I determined to give a week’s strict attention to each of the virtues successively. Thus, in the first week, my great guard was to avoid every the least offence against Temperance, leaving the other virtues to their ordinary chance, only marking every evening the faults of the day. Thus, if in the first week I could keep my first line, marked T, clear of spots, I suppos’d the habit of that virtue so much strengthen’d, and its opposite weaken’d, that I might venture extending my attention to include the next, and for the following week keep both lines clear of spots. Proceeding thus to the last, I could go thro’ a course compleat in thirteen weeks, and four courses in a year.

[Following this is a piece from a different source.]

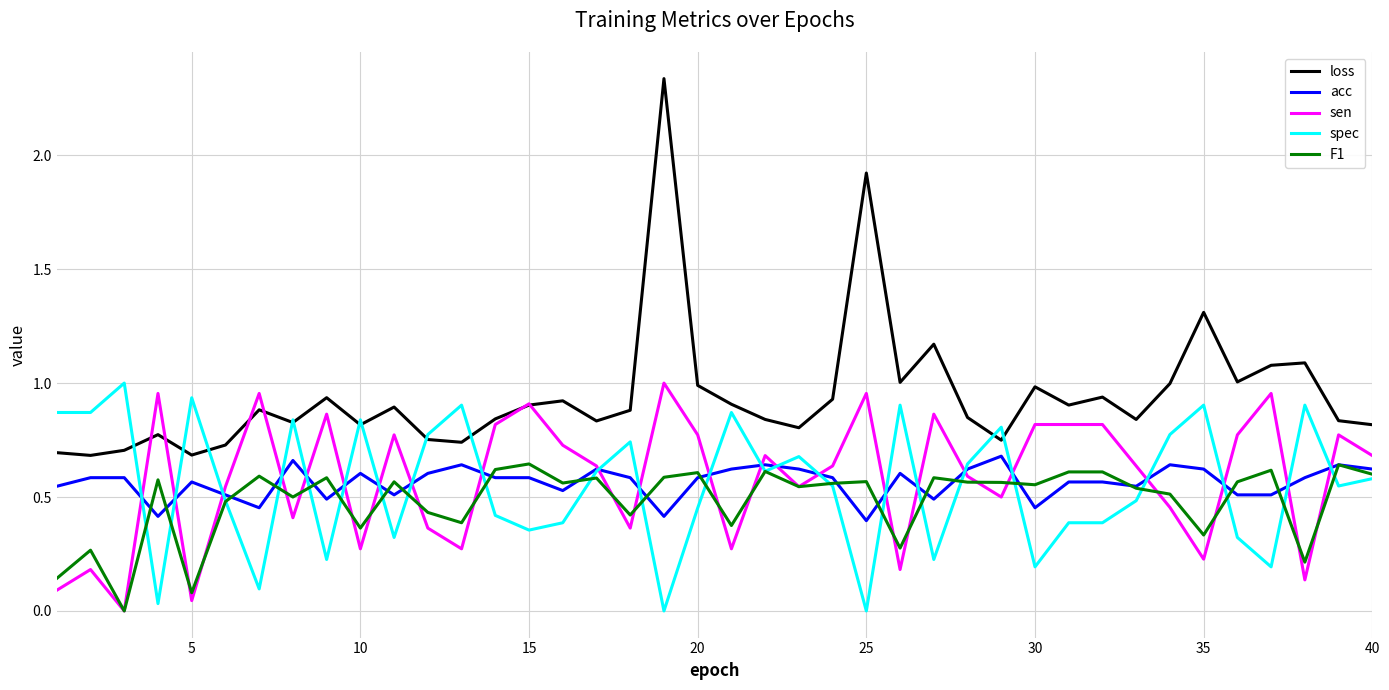

True or false: acc and loss cross at least once.

False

And like him who, having a garden to weed, does not attempt to eradicate all the bad herbs at once, which would exceed his reach and his strength, but works on one of the beds at a time, and, having accomplish’d the first, proceeds to a second, so I should have, I hoped, the encouraging pleasure of seeing on my pages the progress I made in virtue, by clearing successively my lines of their spots, till in the end, by a number of courses, I should he happy in viewing a clean book, after a thirteen weeks’ daily examination.

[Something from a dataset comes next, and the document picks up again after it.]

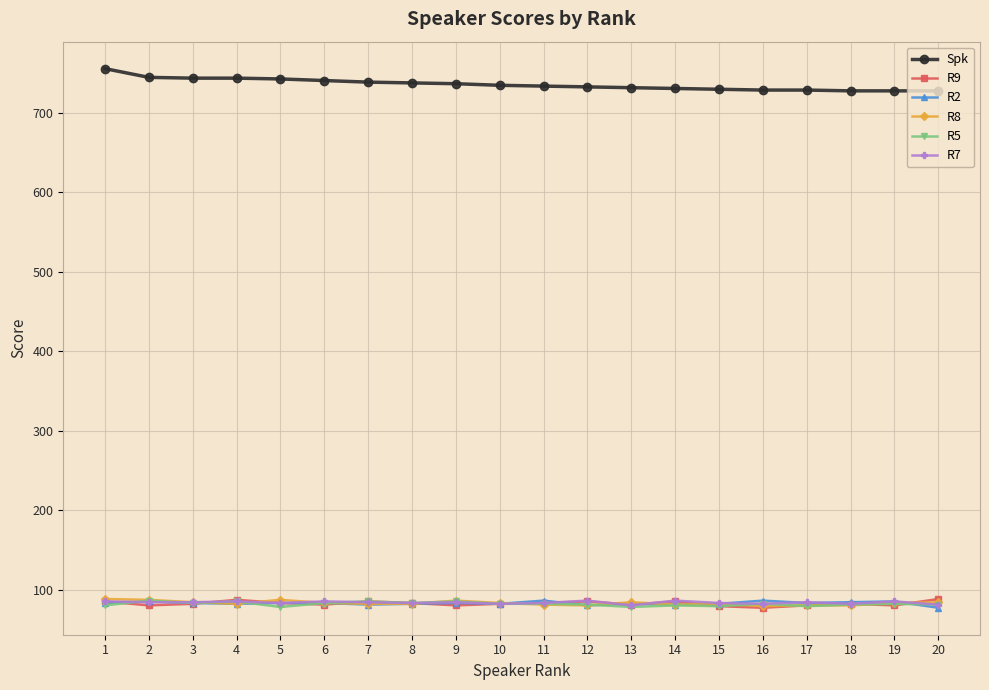

Is it true that Spk equals 1002 at 2?

False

This my little book had for its motto these lines from Addison’s Cato:
“Here will I hold. If there’s a power above us
(And that there is, all nature cries aloud
Thro’ all her works), He must delight in virtue;
And that which he delights in must be happy.”
Another from Cicero,
“O vitæ Philosophia dux! O virtutum indagatrix expultrixque vitiorum! Unus dies, bene et ex præceptis tuis actus, peccanti immortalitati est anteponendus.”
Another from the Proverbs of Solomon, speaking of wisdom or virtue:
“Length of days is in her right hand, and in her left hand riches and honour. Her ways are ways of pleasantness, and all her paths are peace.” iii. 16, 17.
And conceiving God to be the fountain of wisdom, I thought it right and necessary to solicit his assistance for obtaining it; to this end I formed the following little prayer, which was prefix’d to my tables of examination, for daily use.
“O powerful Goodness! bountiful Father! merciful Guide! Increase in me that wisdom which discovers my truest interest. Strengthen my resolutions to perform what that wisdom dictates. Accept my kind offices to thy other children as the only return in my power for thy continual favors to me.”
I used also sometimes a little prayer which I took from Thomson’s Poems, viz.:
“Father of light and life, thou Good Supreme!
O teach me what is good; teach me Thyself!
Save me from folly, vanity, and vice,
From every low pursuit; and fill my soul
With knowledge, conscious peace, and virtue pure;
Sacred, substantial, never-fading bliss!”